Pour ce qui est des « yougo » installés en France depuis des décennies (et vraisemblablement de nationalité française par mariage) même « son de cloche », si l’on peut dire : dés les indépendances établies , tel se proclamait Croate, telle autre slovène,telle, enfin, et qui était complimentée pour son teint attribué -à tort-« au beau soleil de la Bosnie » rectifiait « je suis Serbe ».
Ii n’y a rien de pire en politique que d’en faire une question d’orgueil…. certes ! C’est ce
que DeGaulle a fait plus que quiconque …..
Henri GUAINO oublie une seule chose et déterminante, c’est que la seule institution permettant de gouverner selon ses vœux est la Monarchie Royale.
Encore un effort, Monsieur Guaino ! Venez nous voir rue Croix-des-Petits-Champs et, convaincu de la justesse de nos analyses, vous aiderez véritablement au renouveau français que vous appelez de vos vœux, mais irréalisable en république.
Bernard Bonnaves a évidemment raison.
Sa remarque, en effet déterminante, s’applique d’ailleurs au premier chef à tous les candidats à l’élection présidentielle et à ceux qui voient dans la victoire de tel(le) ou tel(le), une solution durable et bonne pour le Pays. Nous savons que c’est faux.
Nous avons connu nombre d’hommes politiques qui le savaient fort bien, certains, d’ailleurs, étant passé par les rangs de L’Action Française, dans leur jeunesse, où le souci de « faire carrière » ne les habitait pas encore…
Rien ne sert de se brouiller avec ces hommes-là, qui ont pris part à l’action politique de court-terme, faute de mieux. Ils n’ont pas enrayé le déclin du Pays, ou dans d’infimes proportions, mais ils pourraient être utiles dans des circonstances de crise grave, profonde, terrible, où la nécessité de restaurer ou ré-instaurer un ordre royal français, immédiatement, ou après une période transitoire plus ou moins longue, selon le cas, se ferait sentir intensément.
De telles circonstances ont créé l’invraisemblable 1er empire. Il n’est pas utopique de penser que, bien sûr sous d’autres formes, elles pourraient se reproduire. En faveur d’un ordre dynastique royal, cette fois-ci.
C’est tout à fait ça. Personne d’entre nous ne peut penser qu’un « coup de force » royaliste est possible, ni que, de façon spontanée, un soulèvement national ira chercher le Prince Jean.
Que nous reste-t-il à penser ? Que, à la suite d’un long processus complexe, les planètes puissent s’aligner et que, sans le dire trop vite, nous revenions à la dévolution héréditaire du Pouvoir.
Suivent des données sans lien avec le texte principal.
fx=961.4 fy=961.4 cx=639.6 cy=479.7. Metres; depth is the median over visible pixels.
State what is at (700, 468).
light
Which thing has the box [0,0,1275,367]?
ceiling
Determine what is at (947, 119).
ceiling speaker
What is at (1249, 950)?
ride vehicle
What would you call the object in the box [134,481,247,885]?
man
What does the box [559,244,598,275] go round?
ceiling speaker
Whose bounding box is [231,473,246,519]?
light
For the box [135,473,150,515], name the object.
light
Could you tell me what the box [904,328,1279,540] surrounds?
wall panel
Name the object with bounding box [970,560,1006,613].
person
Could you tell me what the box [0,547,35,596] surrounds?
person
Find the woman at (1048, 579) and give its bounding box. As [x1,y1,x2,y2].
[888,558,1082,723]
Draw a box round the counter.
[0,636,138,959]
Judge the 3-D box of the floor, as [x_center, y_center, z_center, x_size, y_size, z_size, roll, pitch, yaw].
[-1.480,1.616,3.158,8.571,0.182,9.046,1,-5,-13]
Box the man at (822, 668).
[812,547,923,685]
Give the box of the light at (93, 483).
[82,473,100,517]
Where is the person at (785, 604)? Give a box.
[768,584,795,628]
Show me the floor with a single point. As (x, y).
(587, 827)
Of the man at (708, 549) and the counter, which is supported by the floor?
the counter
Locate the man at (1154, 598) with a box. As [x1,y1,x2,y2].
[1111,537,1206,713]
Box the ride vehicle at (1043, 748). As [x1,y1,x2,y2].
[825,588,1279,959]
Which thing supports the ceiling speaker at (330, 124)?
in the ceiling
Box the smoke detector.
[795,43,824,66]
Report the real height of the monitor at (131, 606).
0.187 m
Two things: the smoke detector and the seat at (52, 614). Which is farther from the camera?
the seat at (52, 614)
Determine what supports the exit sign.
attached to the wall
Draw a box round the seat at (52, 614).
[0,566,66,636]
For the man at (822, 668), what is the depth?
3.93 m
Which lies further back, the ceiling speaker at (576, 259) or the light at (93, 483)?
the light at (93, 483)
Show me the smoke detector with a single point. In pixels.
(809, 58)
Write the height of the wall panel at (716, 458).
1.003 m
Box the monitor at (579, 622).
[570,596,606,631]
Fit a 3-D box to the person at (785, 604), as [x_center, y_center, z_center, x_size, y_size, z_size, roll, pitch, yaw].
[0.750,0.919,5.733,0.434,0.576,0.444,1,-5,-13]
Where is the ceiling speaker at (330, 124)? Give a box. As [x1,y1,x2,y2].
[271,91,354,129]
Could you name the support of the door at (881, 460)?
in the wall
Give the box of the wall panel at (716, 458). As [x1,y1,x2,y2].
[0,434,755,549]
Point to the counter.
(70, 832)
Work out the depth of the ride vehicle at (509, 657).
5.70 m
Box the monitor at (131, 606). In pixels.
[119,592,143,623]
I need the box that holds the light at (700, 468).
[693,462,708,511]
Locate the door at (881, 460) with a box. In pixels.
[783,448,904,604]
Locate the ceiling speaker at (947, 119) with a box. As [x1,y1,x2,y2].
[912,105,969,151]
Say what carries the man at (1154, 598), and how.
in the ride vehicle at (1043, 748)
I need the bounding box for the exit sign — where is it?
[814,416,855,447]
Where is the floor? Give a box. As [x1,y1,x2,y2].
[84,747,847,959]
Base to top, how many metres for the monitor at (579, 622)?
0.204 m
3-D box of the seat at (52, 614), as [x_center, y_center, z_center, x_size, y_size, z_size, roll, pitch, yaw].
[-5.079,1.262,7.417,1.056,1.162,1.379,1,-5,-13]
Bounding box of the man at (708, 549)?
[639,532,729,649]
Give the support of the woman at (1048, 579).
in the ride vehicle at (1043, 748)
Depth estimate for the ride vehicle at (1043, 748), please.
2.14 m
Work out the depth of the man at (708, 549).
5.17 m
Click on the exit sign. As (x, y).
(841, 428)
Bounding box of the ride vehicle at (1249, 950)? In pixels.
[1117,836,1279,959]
Dans cet esprit, la moindre inclination d’un esprit qui compte – c’est bien le cas d’Henri Guaino – est une bonne nouvelle. Il nous reste à ne pas être niais, passéistes et ridicules : l’affaire Dreyfus, le 6 février, le maréchal Pétain, l’Algérie « française » et tout le bataclan, c’est derrière nous.
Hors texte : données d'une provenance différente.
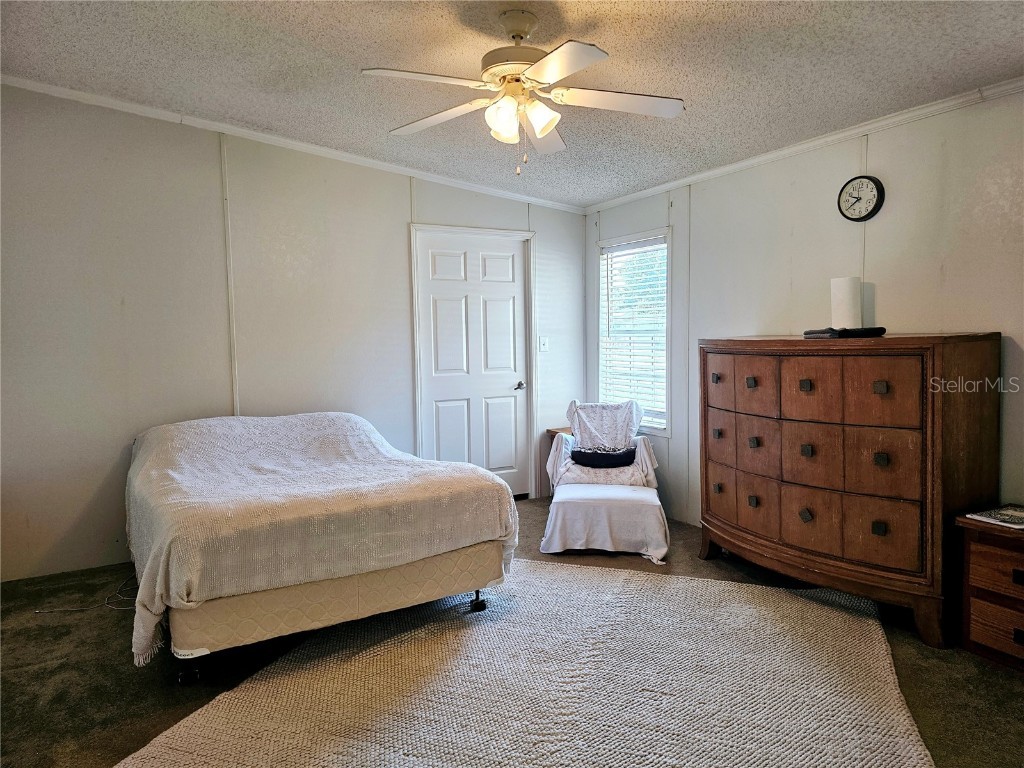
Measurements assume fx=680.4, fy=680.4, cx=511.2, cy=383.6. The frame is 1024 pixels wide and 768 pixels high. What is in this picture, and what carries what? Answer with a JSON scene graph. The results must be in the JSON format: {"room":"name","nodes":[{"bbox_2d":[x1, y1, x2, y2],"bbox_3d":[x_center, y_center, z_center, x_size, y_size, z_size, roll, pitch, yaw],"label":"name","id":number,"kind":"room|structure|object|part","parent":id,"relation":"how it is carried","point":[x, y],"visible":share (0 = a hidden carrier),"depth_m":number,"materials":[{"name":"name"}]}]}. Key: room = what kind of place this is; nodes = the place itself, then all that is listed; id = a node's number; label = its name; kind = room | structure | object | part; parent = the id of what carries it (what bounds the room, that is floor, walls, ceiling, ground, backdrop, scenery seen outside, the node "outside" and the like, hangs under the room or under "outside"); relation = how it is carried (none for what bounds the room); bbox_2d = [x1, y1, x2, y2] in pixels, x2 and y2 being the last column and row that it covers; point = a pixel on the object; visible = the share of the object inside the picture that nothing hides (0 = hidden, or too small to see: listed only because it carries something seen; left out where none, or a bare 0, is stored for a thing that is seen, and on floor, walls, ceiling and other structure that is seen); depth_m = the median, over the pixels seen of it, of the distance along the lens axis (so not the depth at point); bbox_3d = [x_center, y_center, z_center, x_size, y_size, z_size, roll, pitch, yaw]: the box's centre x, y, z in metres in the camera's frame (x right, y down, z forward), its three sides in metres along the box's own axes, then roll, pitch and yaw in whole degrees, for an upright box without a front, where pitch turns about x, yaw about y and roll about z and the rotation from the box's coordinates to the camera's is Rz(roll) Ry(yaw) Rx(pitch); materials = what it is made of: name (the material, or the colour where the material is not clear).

Voyons devant, nom de Dieu !
Bien dit. Tout est possible pourvu que nous laissions de côté ces vieux combats de jadis qui n’intéressent que les historiens (à votre liste, j’ajouterai volontiers le rêve colonial en général ; comme disait récemment Bernard Lugan, ce temps est fini).
Et vive le Roi !
D’accord cher Pierre, mais un éclair de lucidité, qui a traversé Tayllerand en 1814 et avant, et même Fouché en 1815?
D’accord aussi. Mais ces éclairs de lucidité ne produisent leurs effets dans l’ordre des réalités que sous le coup des désastres et des effondrements. En temps ordinaire, la lucidité est velléitaire et elle n’est pas contagieuse. Elle se heurte même au scepticisme des réalistes et des rationnels. Après les désastres et les effondrements, tous les possibles ont leurs chances, heureux si la lucidité est en position d’influence, malheureux sinon.